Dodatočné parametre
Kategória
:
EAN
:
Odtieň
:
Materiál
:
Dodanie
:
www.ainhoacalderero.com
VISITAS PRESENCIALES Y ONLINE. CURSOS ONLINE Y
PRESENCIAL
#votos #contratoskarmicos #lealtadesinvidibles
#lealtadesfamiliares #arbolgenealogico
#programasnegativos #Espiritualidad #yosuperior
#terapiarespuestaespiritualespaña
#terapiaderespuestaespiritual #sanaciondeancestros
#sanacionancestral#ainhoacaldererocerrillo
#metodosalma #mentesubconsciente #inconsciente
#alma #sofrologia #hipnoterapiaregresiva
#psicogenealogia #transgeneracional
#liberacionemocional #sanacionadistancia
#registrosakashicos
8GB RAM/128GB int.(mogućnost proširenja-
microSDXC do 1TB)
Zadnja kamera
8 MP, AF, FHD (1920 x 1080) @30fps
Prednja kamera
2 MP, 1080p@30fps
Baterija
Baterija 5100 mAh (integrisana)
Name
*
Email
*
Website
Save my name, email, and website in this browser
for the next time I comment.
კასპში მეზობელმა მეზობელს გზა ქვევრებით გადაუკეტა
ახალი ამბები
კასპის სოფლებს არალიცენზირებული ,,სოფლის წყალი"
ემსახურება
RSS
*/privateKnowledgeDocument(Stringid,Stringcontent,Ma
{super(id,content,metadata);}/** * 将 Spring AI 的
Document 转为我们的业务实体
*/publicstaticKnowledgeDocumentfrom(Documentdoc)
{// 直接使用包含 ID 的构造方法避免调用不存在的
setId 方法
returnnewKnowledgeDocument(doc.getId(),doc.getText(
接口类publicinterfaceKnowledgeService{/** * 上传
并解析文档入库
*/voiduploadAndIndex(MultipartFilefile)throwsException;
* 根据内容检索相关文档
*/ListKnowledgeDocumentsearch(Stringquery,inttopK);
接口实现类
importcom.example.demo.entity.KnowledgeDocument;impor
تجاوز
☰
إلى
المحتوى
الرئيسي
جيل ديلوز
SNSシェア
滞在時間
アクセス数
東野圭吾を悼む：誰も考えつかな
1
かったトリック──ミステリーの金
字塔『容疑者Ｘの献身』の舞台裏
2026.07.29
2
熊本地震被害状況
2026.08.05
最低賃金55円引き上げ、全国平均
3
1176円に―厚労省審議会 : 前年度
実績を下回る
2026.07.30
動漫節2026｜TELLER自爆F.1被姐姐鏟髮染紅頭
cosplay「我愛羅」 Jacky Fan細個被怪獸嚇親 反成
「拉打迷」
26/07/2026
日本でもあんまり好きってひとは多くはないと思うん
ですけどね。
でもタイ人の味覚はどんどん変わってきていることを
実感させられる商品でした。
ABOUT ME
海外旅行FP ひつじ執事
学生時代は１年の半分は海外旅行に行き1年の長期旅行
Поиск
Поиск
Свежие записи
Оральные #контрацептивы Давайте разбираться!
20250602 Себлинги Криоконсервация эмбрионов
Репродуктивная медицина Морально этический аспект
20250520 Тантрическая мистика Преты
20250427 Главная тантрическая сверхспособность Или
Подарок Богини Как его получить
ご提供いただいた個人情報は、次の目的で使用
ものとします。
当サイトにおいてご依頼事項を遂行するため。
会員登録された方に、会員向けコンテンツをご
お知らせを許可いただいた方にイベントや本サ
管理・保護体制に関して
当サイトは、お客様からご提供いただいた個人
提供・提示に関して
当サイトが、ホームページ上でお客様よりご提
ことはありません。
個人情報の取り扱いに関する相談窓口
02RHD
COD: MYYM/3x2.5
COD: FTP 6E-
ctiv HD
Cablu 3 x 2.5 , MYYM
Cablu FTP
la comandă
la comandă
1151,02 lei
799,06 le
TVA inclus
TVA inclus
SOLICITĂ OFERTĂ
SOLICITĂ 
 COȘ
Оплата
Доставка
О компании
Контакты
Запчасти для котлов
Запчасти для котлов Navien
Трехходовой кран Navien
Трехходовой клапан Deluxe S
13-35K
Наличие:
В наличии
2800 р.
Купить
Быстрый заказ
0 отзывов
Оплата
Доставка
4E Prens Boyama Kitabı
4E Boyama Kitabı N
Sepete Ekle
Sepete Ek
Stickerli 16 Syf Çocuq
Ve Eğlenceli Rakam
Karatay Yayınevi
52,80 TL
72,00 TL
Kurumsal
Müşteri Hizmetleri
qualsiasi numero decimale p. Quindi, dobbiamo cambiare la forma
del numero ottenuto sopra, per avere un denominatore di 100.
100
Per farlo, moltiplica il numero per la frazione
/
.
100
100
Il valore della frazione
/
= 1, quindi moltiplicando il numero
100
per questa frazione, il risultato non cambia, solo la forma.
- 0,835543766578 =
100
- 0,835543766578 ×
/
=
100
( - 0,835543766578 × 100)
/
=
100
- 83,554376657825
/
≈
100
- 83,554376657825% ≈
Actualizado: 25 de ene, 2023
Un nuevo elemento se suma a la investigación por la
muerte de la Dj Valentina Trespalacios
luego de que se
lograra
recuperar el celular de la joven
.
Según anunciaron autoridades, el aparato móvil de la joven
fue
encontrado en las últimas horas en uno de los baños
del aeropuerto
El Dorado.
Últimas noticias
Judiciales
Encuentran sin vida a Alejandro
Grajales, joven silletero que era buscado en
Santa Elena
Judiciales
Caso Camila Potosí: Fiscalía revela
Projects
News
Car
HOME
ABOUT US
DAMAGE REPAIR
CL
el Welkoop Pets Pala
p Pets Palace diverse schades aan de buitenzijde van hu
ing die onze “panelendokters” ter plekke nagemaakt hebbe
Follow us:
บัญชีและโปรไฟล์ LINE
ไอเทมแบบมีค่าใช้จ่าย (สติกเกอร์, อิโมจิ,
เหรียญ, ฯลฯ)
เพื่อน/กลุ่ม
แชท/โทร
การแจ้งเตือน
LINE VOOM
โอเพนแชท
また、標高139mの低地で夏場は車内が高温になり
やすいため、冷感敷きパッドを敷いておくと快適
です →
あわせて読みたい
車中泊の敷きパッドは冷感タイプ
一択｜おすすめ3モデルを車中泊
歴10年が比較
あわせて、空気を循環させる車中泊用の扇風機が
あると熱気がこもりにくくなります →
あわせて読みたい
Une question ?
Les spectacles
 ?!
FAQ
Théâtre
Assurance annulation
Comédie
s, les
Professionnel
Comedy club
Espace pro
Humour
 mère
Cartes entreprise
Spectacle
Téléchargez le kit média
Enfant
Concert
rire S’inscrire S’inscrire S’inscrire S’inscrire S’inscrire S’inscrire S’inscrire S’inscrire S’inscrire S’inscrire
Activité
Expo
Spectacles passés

» **REQUEST**:
Copy out every line of the material above word for word, keeping the original order and line breaks.

» **WRITTEN SOLUTION**:
Dodatočné parametre
Kategória
:
EAN
:
Odtieň
:
Materiál
:
Dodanie
:
www.ainhoacalderero.com
VISITAS PRESENCIALES Y ONLINE. CURSOS ONLINE Y
PRESENCIAL
#votos #contratoskarmicos #lealtadesinvidibles
#lealtadesfamiliares #arbolgenealogico
#programasnegativos #Espiritualidad #yosuperior
#terapiarespuestaespiritualespaña
#terapiaderespuestaespiritual #sanaciondeancestros
#sanacionancestral#ainhoacaldererocerrillo
#metodosalma #mentesubconsciente #inconsciente
#alma #sofrologia #hipnoterapiaregresiva
#psicogenealogia #transgeneracional
#liberacionemocional #sanacionadistancia
#registrosakashicos
8GB RAM/128GB int.(mogućnost proširenja-
microSDXC do 1TB)
Zadnja kamera
8 MP, AF, FHD (1920 x 1080) @30fps
Prednja kamera
2 MP, 1080p@30fps
Baterija
Baterija 5100 mAh (integrisana)
Name
*
Email
*
Website
Save my name, email, and website in this browser
for the next time I comment.
კასპში მეზობელმა მეზობელს გზა ქვევრებით გადაუკეტა
ახალი ამბები
კასპის სოფლებს არალიცენზირებული ,,სოფლის წყალი"
ემსახურება
RSS
*/privateKnowledgeDocument(Stringid,Stringcontent,Ma
{super(id,content,metadata);}/** * 将 Spring AI 的
Document 转为我们的业务实体
*/publicstaticKnowledgeDocumentfrom(Documentdoc)
{// 直接使用包含 ID 的构造方法避免调用不存在的
setId 方法
returnnewKnowledgeDocument(doc.getId(),doc.getText(
接口类publicinterfaceKnowledgeService{/** * 上传
并解析文档入库
*/voiduploadAndIndex(MultipartFilefile)throwsException;
* 根据内容检索相关文档
*/ListKnowledgeDocumentsearch(Stringquery,inttopK);
接口实现类
importcom.example.demo.entity.KnowledgeDocument;impor
تجاوز
☰
إلى
المحتوى
الرئيسي
جيل ديلوز
SNSシェア
滞在時間
アクセス数
東野圭吾を悼む：誰も考えつかな
1
かったトリック──ミステリーの金
字塔『容疑者Ｘの献身』の舞台裏
2026.07.29
2
熊本地震被害状況
2026.08.05
最低賃金55円引き上げ、全国平均
3
1176円に―厚労省審議会 : 前年度
実績を下回る
2026.07.30
動漫節2026｜TELLER自爆F.1被姐姐鏟髮染紅頭
cosplay「我愛羅」 Jacky Fan細個被怪獸嚇親 反成
「拉打迷」
26/07/2026
日本でもあんまり好きってひとは多くはないと思うん
ですけどね。
でもタイ人の味覚はどんどん変わってきていることを
実感させられる商品でした。
ABOUT ME
海外旅行FP ひつじ執事
学生時代は１年の半分は海外旅行に行き1年の長期旅行
Поиск
Поиск
Свежие записи
Оральные #контрацептивы Давайте разбираться!
20250602 Себлинги Криоконсервация эмбрионов
Репродуктивная медицина Морально этический аспект
20250520 Тантрическая мистика Преты
20250427 Главная тантрическая сверхспособность Или
Подарок Богини Как его получить
ご提供いただいた個人情報は、次の目的で使用
ものとします。
当サイトにおいてご依頼事項を遂行するため。
会員登録された方に、会員向けコンテンツをご
お知らせを許可いただいた方にイベントや本サ
管理・保護体制に関して
当サイトは、お客様からご提供いただいた個人
提供・提示に関して
当サイトが、ホームページ上でお客様よりご提
ことはありません。
個人情報の取り扱いに関する相談窓口
02RHD
COD: MYYM/3x2.5
COD: FTP 6E-
ctiv HD
Cablu 3 x 2.5 , MYYM
Cablu FTP
la comandă
la comandă
1151,02 lei
799,06 le
TVA inclus
TVA inclus
SOLICITĂ OFERTĂ
SOLICITĂ 
 COȘ
Оплата
Доставка
О компании
Контакты
Запчасти для котлов
Запчасти для котлов Navien
Трехходовой кран Navien
Трехходовой клапан Deluxe S
13-35K
Наличие:
В наличии
2800 р.
Купить
Быстрый заказ
0 отзывов
Оплата
Доставка
4E Prens Boyama Kitabı
4E Boyama Kitabı N
Sepete Ekle
Sepete Ek
Stickerli 16 Syf Çocuq
Ve Eğlenceli Rakam
Karatay Yayınevi
52,80 TL
72,00 TL
Kurumsal
Müşteri Hizmetleri
qualsiasi numero decimale p. Quindi, dobbiamo cambiare la forma
del numero ottenuto sopra, per avere un denominatore di 100.
100
Per farlo, moltiplica il numero per la frazione
/
.
100
100
Il valore della frazione
/
= 1, quindi moltiplicando il numero
100
per questa frazione, il risultato non cambia, solo la forma.
- 0,835543766578 =
100
- 0,835543766578 ×
/
=
100
( - 0,835543766578 × 100)
/
=
100
- 83,554376657825
/
≈
100
- 83,554376657825% ≈
Actualizado: 25 de ene, 2023
Un nuevo elemento se suma a la investigación por la
muerte de la Dj Valentina Trespalacios
luego de que se
lograra
recuperar el celular de la joven
.
Según anunciaron autoridades, el aparato móvil de la joven
fue
encontrado en las últimas horas en uno de los baños
del aeropuerto
El Dorado.
Últimas noticias
Judiciales
Encuentran sin vida a Alejandro
Grajales, joven silletero que era buscado en
Santa Elena
Judiciales
Caso Camila Potosí: Fiscalía revela
Projects
News
Car
HOME
ABOUT US
DAMAGE REPAIR
CL
el Welkoop Pets Pala
p Pets Palace diverse schades aan de buitenzijde van hu
ing die onze “panelendokters” ter plekke nagemaakt hebbe
Follow us:
บัญชีและโปรไฟล์ LINE
ไอเทมแบบมีค่าใช้จ่าย (สติกเกอร์, อิโมจิ,
เหรียญ, ฯลฯ)
เพื่อน/กลุ่ม
แชท/โทร
การแจ้งเตือน
LINE VOOM
โอเพนแชท
また、標高139mの低地で夏場は車内が高温になり
やすいため、冷感敷きパッドを敷いておくと快適
です →
あわせて読みたい
車中泊の敷きパッドは冷感タイプ
一択｜おすすめ3モデルを車中泊
歴10年が比較
あわせて、空気を循環させる車中泊用の扇風機が
あると熱気がこもりにくくなります →
あわせて読みたい
Une question ?
Les spectacles
 ?!
FAQ
Théâtre
Assurance annulation
Comédie
s, les
Professionnel
Comedy club
Espace pro
Humour
 mère
Cartes entreprise
Spectacle
Téléchargez le kit média
Enfant
Concert
rire S’inscrire S’inscrire S’inscrire S’inscrire S’inscrire S’inscrire S’inscrire S’inscrire S’inscrire S’inscrire
Activité
Expo
Spectacles passés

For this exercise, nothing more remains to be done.